Marinobufagenin in Urine: A Potential Marker of Predisposition to Ethanol and a Target for Spironolactone.

BACKGROUND AND OBJECTIVE: Previously it was demonstrated that digitalis-like cardiotonic steroid, marinobufagenin (MBG), is implicated in the development of ethanol addiction in rats. We hypothesized that (i) levels of sodium pump ligand, MBG, would be negatively correlated with the amount of ethanol consumed by rats, and (ii) that spironolactone would oppose the MBG induced ethanol-seeking behavior and blood pressure in rats.

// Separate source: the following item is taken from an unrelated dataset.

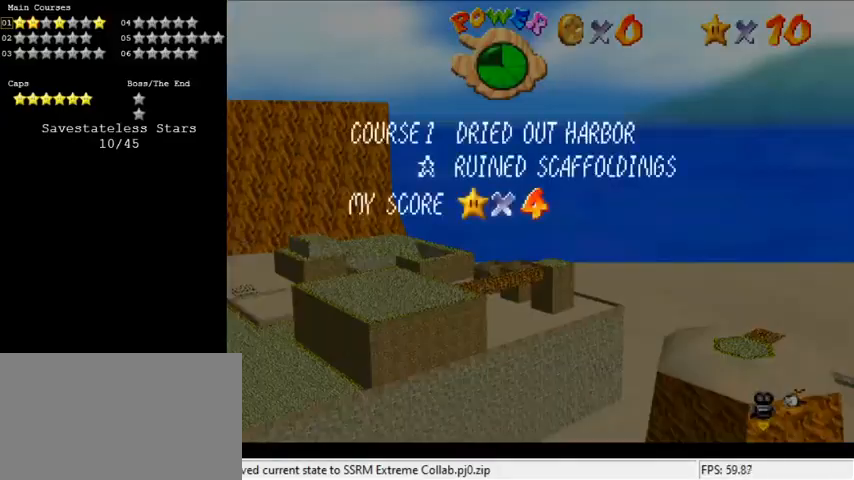
{"keys": [], "events": [[167, "right", "up"], [167, "shift", "up"]]}
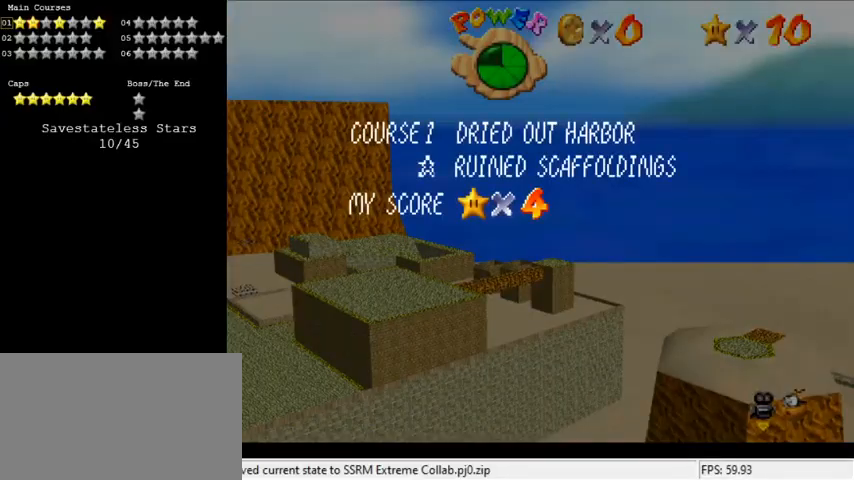
{"keys": ["left"], "events": [[133, "left", "down"], [233, "shift", "down"], [300, "left", "up"], [300, "shift", "up"], [467, "left", "down"]]}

METHODS: Voluntary consumption of 9% alcohol (vs. water) during 10 days period by 11 adult male Wistar rats was studied. Eight weeks after the beginning of the experiment, the animals were divided into two treatment subgroups: high alcohol drinkers (HAD, n=6, daily consumption of ethanol > 4 g/kg) and low alcohol drinkers (LAD, n=5, daily consumption of ethanol < 4 g/kg) rats. Spironolactone treatment (7 days) was started following 3-day habituation to intragastric vehicle administration. Consumption of ethanol and blood pressure were recorded daily.

RESULTS: Urinary MBG excretion at baseline was 11.2±0.6 pmoles in HAD rats and 19.1±2.9 pmoles (p<0.05) in LAD rats, respectively. Seven days of spironolactone treatment was associated with reduction in ethanol intake (2.9 g/kg/24 hr), reduction in systolic blood pressure (5 mm Hg), and increase in sodium excretion (1 mmol/24 hr).

CONCLUSION: Levels of MBG may be a predisposing factor to voluntary ethanol intake. Spironolactone, along with antihypertensive effect, decreases ethanol intake.